*Work required*
Among the records below, find the line that has "catálogos andrea 2017 usa"; from there, give the lines again exactly, and stop after the line that has "nuevos modelos de".

*Data supplied*

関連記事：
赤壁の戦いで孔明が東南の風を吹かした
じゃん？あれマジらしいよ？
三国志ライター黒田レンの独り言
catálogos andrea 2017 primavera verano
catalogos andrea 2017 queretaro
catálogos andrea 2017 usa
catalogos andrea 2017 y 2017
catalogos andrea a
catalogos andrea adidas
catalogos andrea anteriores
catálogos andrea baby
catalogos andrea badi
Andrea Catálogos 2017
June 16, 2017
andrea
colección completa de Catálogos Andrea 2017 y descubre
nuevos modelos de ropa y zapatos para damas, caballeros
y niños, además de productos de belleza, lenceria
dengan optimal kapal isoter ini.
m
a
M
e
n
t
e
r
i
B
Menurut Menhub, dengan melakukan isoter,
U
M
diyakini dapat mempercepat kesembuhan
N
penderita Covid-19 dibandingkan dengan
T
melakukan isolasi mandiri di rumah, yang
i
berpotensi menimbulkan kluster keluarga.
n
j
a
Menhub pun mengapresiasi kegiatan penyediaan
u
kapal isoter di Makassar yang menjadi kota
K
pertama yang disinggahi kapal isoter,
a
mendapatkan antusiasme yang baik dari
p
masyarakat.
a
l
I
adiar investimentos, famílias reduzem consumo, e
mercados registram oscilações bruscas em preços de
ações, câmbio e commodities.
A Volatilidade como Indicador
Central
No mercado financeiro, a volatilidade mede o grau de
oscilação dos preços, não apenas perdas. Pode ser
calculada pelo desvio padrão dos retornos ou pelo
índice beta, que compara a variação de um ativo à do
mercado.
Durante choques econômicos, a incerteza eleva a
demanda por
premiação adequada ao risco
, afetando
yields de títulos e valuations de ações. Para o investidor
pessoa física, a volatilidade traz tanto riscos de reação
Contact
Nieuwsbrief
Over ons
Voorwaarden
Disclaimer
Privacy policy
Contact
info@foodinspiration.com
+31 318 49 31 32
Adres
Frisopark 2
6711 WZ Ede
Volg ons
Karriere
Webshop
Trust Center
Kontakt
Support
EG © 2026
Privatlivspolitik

*Expected answer*
catálogos andrea 2017 usa
catalogos andrea 2017 y 2017
catalogos andrea a
catalogos andrea adidas
catalogos andrea anteriores
catálogos andrea baby
catalogos andrea badi
Andrea Catálogos 2017
June 16, 2017
andrea
colección completa de Catálogos Andrea 2017 y descubre
nuevos modelos de ropa y zapatos para damas, caballeros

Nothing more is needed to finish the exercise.